[Start of Attachment]

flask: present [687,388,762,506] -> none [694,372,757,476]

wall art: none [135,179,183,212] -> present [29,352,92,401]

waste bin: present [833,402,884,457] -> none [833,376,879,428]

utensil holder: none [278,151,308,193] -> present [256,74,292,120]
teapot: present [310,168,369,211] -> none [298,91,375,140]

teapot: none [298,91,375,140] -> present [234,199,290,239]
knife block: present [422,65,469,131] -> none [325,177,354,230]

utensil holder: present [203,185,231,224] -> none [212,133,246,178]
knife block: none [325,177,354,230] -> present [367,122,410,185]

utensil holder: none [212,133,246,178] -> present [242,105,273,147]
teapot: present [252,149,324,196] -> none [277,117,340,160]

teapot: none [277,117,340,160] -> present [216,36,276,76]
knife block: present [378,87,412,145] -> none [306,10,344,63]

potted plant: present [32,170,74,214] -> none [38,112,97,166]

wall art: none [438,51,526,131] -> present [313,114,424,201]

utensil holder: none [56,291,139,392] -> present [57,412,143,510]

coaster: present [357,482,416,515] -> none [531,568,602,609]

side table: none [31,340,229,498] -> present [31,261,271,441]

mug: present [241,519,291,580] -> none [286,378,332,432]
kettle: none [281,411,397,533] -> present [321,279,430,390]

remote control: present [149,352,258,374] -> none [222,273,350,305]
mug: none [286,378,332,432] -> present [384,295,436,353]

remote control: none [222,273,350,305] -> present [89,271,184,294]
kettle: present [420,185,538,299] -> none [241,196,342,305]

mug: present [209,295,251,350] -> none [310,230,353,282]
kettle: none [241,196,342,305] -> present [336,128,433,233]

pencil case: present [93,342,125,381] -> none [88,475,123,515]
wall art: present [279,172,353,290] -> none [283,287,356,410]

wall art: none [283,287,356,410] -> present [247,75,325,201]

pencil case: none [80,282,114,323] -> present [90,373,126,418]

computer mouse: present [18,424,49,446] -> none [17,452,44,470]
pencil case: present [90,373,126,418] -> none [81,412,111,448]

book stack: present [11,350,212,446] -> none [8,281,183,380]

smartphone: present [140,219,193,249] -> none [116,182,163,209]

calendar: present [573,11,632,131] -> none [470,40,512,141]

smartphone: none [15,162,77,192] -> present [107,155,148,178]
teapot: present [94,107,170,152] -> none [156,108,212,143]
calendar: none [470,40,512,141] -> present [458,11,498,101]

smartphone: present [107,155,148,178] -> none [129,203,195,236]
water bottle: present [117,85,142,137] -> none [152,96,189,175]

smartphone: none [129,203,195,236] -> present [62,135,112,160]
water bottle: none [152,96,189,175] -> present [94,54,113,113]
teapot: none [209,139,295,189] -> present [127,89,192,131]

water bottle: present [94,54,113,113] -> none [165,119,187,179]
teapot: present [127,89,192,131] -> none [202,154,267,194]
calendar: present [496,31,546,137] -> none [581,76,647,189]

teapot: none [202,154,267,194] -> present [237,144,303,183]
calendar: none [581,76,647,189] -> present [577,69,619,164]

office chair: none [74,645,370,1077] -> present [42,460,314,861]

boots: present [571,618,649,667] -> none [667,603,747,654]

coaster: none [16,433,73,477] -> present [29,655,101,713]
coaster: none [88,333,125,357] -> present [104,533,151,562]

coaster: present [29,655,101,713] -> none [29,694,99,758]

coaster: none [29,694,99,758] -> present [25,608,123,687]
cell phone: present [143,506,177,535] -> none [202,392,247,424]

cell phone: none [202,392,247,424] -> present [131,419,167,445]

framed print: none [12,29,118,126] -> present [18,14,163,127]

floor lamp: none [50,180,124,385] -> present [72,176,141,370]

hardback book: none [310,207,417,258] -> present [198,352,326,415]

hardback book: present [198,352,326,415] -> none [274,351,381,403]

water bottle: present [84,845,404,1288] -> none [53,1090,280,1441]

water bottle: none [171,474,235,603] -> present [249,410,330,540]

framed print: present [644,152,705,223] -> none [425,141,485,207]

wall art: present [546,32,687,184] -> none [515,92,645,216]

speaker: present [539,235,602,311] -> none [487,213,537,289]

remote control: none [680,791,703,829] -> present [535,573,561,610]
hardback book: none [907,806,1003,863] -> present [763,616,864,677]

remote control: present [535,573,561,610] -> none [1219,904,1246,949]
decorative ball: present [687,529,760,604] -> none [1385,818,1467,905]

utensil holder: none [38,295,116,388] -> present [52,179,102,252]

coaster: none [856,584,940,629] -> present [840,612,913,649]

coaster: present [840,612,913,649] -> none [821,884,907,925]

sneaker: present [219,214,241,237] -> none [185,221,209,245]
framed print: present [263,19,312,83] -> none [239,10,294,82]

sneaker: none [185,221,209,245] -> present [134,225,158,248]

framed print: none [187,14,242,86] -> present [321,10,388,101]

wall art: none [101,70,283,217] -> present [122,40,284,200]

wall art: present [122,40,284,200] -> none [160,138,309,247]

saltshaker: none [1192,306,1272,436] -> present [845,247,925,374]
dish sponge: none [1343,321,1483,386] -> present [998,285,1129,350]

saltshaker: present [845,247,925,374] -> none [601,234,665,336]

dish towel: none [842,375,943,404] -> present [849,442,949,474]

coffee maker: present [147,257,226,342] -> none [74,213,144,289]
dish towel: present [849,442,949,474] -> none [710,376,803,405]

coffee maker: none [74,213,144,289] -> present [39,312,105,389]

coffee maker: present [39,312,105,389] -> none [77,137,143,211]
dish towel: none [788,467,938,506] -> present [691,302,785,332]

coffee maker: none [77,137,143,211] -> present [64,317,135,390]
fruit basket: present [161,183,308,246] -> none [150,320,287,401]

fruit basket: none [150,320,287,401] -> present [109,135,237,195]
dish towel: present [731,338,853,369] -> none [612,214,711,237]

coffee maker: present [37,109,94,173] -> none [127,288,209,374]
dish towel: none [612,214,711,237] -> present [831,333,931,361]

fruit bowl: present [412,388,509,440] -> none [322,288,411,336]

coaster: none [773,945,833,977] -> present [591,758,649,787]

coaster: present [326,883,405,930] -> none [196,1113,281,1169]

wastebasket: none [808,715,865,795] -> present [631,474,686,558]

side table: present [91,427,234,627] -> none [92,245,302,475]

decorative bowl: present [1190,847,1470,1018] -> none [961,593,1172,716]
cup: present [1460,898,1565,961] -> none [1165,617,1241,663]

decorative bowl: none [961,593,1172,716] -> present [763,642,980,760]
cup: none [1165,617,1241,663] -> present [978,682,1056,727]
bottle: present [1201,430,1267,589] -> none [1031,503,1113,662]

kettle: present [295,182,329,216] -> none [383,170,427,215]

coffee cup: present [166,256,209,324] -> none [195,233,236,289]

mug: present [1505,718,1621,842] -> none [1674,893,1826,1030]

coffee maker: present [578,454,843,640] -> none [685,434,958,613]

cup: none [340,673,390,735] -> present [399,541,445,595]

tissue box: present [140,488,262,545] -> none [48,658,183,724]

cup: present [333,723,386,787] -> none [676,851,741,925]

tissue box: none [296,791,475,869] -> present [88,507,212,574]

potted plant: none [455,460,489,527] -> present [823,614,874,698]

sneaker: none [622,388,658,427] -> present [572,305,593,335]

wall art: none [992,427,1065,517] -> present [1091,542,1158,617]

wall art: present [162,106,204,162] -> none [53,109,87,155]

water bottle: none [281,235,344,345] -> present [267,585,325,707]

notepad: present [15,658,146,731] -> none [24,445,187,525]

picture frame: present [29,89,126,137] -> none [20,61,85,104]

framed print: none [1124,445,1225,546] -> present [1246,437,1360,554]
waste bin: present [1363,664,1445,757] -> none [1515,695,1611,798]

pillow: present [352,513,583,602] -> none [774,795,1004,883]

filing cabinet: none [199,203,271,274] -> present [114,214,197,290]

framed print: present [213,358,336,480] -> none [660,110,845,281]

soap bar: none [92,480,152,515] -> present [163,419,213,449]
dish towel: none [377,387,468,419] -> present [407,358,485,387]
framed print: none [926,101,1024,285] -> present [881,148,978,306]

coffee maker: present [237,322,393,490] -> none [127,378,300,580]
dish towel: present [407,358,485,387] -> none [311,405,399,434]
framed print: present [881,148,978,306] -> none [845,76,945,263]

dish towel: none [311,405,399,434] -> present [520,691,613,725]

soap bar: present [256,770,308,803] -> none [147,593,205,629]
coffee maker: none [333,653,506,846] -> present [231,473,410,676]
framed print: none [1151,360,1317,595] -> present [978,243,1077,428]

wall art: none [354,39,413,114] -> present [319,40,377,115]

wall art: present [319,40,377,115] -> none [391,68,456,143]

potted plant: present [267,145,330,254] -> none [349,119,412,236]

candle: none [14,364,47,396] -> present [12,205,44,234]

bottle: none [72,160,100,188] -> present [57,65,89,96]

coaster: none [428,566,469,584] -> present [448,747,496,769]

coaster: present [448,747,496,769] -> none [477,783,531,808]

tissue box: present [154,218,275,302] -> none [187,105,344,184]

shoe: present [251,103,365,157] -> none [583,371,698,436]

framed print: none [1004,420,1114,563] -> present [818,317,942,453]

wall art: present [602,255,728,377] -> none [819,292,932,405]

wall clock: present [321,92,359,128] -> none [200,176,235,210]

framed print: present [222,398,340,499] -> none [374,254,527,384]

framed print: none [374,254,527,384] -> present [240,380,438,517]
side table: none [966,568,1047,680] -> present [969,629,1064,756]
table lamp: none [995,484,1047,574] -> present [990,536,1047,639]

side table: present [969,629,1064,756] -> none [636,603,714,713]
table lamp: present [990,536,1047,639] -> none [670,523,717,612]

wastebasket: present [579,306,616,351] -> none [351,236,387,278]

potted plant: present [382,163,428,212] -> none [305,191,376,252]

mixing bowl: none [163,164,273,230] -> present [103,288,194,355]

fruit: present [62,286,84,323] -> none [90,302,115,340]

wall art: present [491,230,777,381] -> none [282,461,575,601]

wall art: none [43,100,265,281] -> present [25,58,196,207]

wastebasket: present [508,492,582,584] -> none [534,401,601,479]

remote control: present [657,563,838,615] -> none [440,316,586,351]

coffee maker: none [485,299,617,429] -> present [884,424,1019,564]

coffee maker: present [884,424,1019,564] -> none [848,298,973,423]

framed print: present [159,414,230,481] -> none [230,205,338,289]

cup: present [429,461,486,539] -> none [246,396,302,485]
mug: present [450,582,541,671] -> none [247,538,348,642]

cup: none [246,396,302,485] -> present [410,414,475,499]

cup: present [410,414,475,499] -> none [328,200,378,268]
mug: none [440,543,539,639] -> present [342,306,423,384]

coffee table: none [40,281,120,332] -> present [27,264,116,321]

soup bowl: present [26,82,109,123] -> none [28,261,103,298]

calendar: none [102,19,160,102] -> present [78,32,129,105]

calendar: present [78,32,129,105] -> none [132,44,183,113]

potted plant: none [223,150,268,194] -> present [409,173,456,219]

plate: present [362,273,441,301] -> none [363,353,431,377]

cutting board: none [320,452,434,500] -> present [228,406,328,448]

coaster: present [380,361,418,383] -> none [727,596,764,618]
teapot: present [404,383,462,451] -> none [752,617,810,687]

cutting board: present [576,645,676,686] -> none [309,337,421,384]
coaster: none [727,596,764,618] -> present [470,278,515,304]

[End of Attachment]

> _About this task_:
Which lines run from the one with "wastebasket: present [508,492,582,584]" through the end of the listing above? Restate them word for word, with nothing else.

> _Finished task_:
wastebasket: present [508,492,582,584] -> none [534,401,601,479]

remote control: present [657,563,838,615] -> none [440,316,586,351]

coffee maker: none [485,299,617,429] -> present [884,424,1019,564]

coffee maker: present [884,424,1019,564] -> none [848,298,973,423]

framed print: present [159,414,230,481] -> none [230,205,338,289]

cup: present [429,461,486,539] -> none [246,396,302,485]
mug: present [450,582,541,671] -> none [247,538,348,642]

cup: none [246,396,302,485] -> present [410,414,475,499]

cup: present [410,414,475,499] -> none [328,200,378,268]
mug: none [440,543,539,639] -> present [342,306,423,384]

coffee table: none [40,281,120,332] -> present [27,264,116,321]

soup bowl: present [26,82,109,123] -> none [28,261,103,298]

calendar: none [102,19,160,102] -> present [78,32,129,105]

calendar: present [78,32,129,105] -> none [132,44,183,113]

potted plant: none [223,150,268,194] -> present [409,173,456,219]

plate: present [362,273,441,301] -> none [363,353,431,377]

cutting board: none [320,452,434,500] -> present [228,406,328,448]

coaster: present [380,361,418,383] -> none [727,596,764,618]
teapot: present [404,383,462,451] -> none [752,617,810,687]

cutting board: present [576,645,676,686] -> none [309,337,421,384]
coaster: none [727,596,764,618] -> present [470,278,515,304]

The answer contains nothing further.